Loi fédérale sur les mesures policières de lutte contre le terrorisme - prise de position d'UNICEF Suisse et Liechtenstein

Les projets de loi présentés et soumis par le Conseil fédéral à des fins de prévention et de lutte contre le terrorisme prévoient des atteintes massives aux droits fondamentaux et aux droits humains, en particulier aussi aux droits de l’enfant. UNICEF Suisse et Liechtenstein s’oppose résolument sous cette forme aux deux projets de loi débattus les 16 et 18 juin 2020 au Conseil national, car au niveau de l’application, les enfants et les jeunes peuvent être lésés dans leurs droits. 

La prévention du terrorisme est incontestablement une visée importante – également pour la protection des enfants et des jeunes ; les modifications de la loi fédérale instituant des mesures visant au maintien de la sûreté intérieure (LMSI) vont toutefois trop loin. Avec ce projet, l’Office fédéral de la police (fedpol) pourrait ordonner des mesures administratives de contraintes telles que l’obligation de se présenter et de participer à des entretiens, l’interdiction de contact, l’interdiction géographique (interdiction de quitter un périmètre déterminé ou d’entrer dans un périmètre déterminé) au sens de l’assignation à résidence, l’interdiction de quitter le territoire, la surveillance électronique et la localisation par téléphonie mobile. Toutes ces mesures représentent des atteintes massives aux libertés et aux droits de la personnalité et sont basées sur des éléments d’appréciation, sans nécessité de faits délictueux.

______

● **Objectif visé**
D'après l'extrait sur la loi fédérale contre le terrorisme, à quelles dates les deux projets de loi ont-ils été débattus au Conseil national ?

● **Données présentées**
______

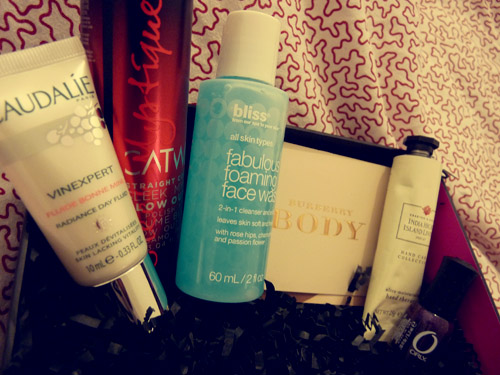
I want to click on curtain, so click(43, 9), click(368, 76).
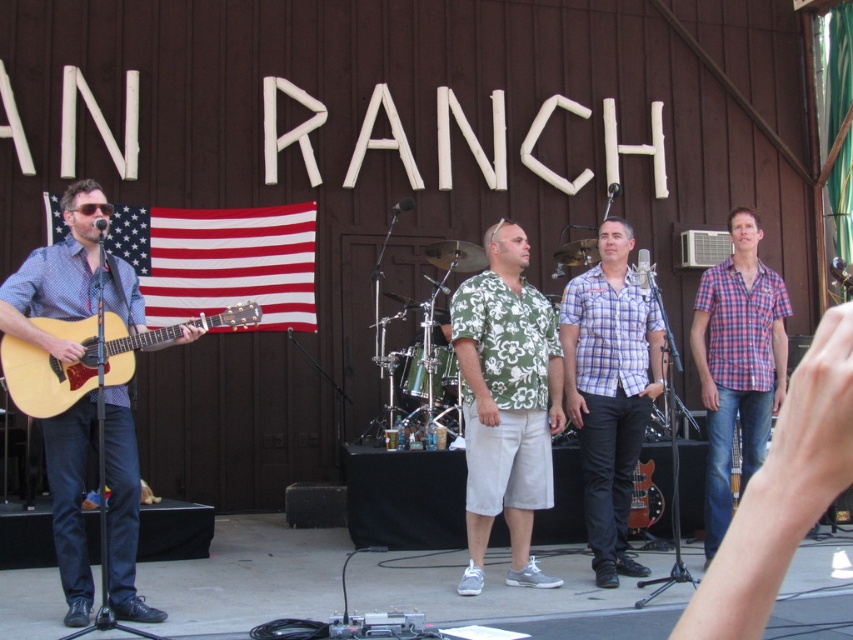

______

● **Réponse attendue**
Les 16 et 18 juin 2020.